Are the other 31 gigabytes being used as a ram disk or why doesn't the memory app report all 32 gigabytes?

Also I am curious if android mounts a remote file system.

Are linux shell commands available by android? This is were mounting a remote file system would come in handy and offer a large number of pre-existing tools.

Any recommendations of good resource monitoring apps? I found apps that display cpu usage per app and memory usage per app but none that displayed both (at least of not for free). I was looking for something like the old sysinternals programs that someone developed for windows that let you get at a lot of kernel related info.

Thanks for checking out my rookie questions.
 
There are 2 types of memory in your tablet. The Memory (1GB) is the RAM (Random Access Memory) used by the CPU to make your tablet run. The 32 GB of STORAGE is where you can keep files.

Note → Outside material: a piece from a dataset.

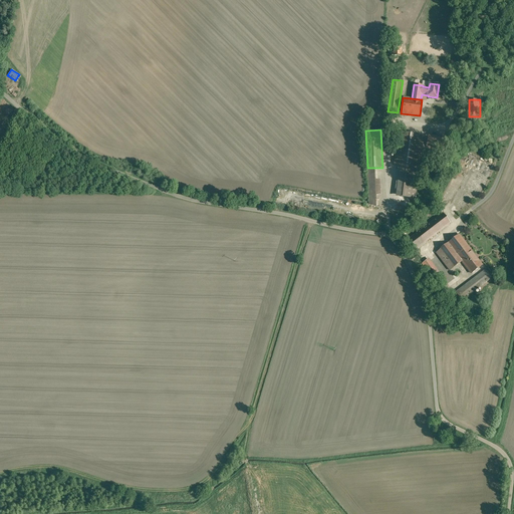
[(424,135),(399,132),(395,166),(400,166),(420,169),(422,148),(424,135)]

Now, on the RAM side, Android will kill off tasks as it needs RAM to run apps. Here is an article about it from a sister forum: Revisiting Android Task Killers and Why You Still Don’t Need One
Also, depending on your tablet the 1 GB of RAM may be shared between the CPU and GPU (Graphics Processing Unit) and your device may report less than 1 GB of RAM if the GPU is using some of it.

On the storage side, your tablet has a 32 GB nand flash storage card. Now, this is 32,000,000,000 bytes. Most all computers (except for the latest 2 releases of OSX) calculate disk space using 2 based math and not 10 based math. For 2 based math, 1 KByte = 1,024 Bytes (2[SUP]8[/SUP] = 1024, that is the closes we can get to 1000). So 32,000,000,000 Bytes is actually29.8 GB when your tablet does the math.

Next, you need to understand that there are different partitions on the tablet so that you can fill up the internal (/sdcard/) directory and it will still function. The 29.8 GB is partitioned into the following sections:

/boot
/system
/recovery
/data
/cache
/misc
/data/media (/sdcard/)

Each of these has some space set aside for them by the OS so that you can fill up one and the others still have room. On a Windows PC, you can fill up the C:\ drive so far that the computer will barely boot because it does not keep the OS on a separate partition.

The amount of space you see when you look at the storage part of the settings is what is in the /sdcard/ directory. The remainder of the space (typically about 2-3 GB) are split up between the boot, system, recovery, data, cache and misc partitions. So, this is why you do not see 32 GB of space.

Just be happy that you do not have a Windows Tablet, on a 32 GB tablet you have about 15 GB free after the OS is installed.
 
Looks like android is implemented as an operating system on top of the Linux operating system- basically providing a functionally reduced java environment. It does indeed look like resource monitoring packages available for android look at the android kernel data and not Linux kernel data. So you only get the virtual view of the system that android provides and not the real view.

I can think of nothing that would prevent one from mounting a remote file system where the remote file system contained standard linux shell commands, then executing them through a java script on android. This contrasts with what I saw some folks advertise where they have one install an app which installs functionally reduced linux commands on the android. But the approach I'm suggesting would provide the entire command sets and would take a minimal amount of file space on the android box. Any comments on this approach? I suppose you have to bust the root password on the android machine.

Me being one of those folks that skipped the smartphone craze (yes I still use a Plain Old Cell Service (POCS)), I will say I find the tablet experience less than satisfying. I see those rare folks who buy expensive intel i5 based tablets running ubuntu very satisfied with their tablets. But price benefit isn't there for me - yet.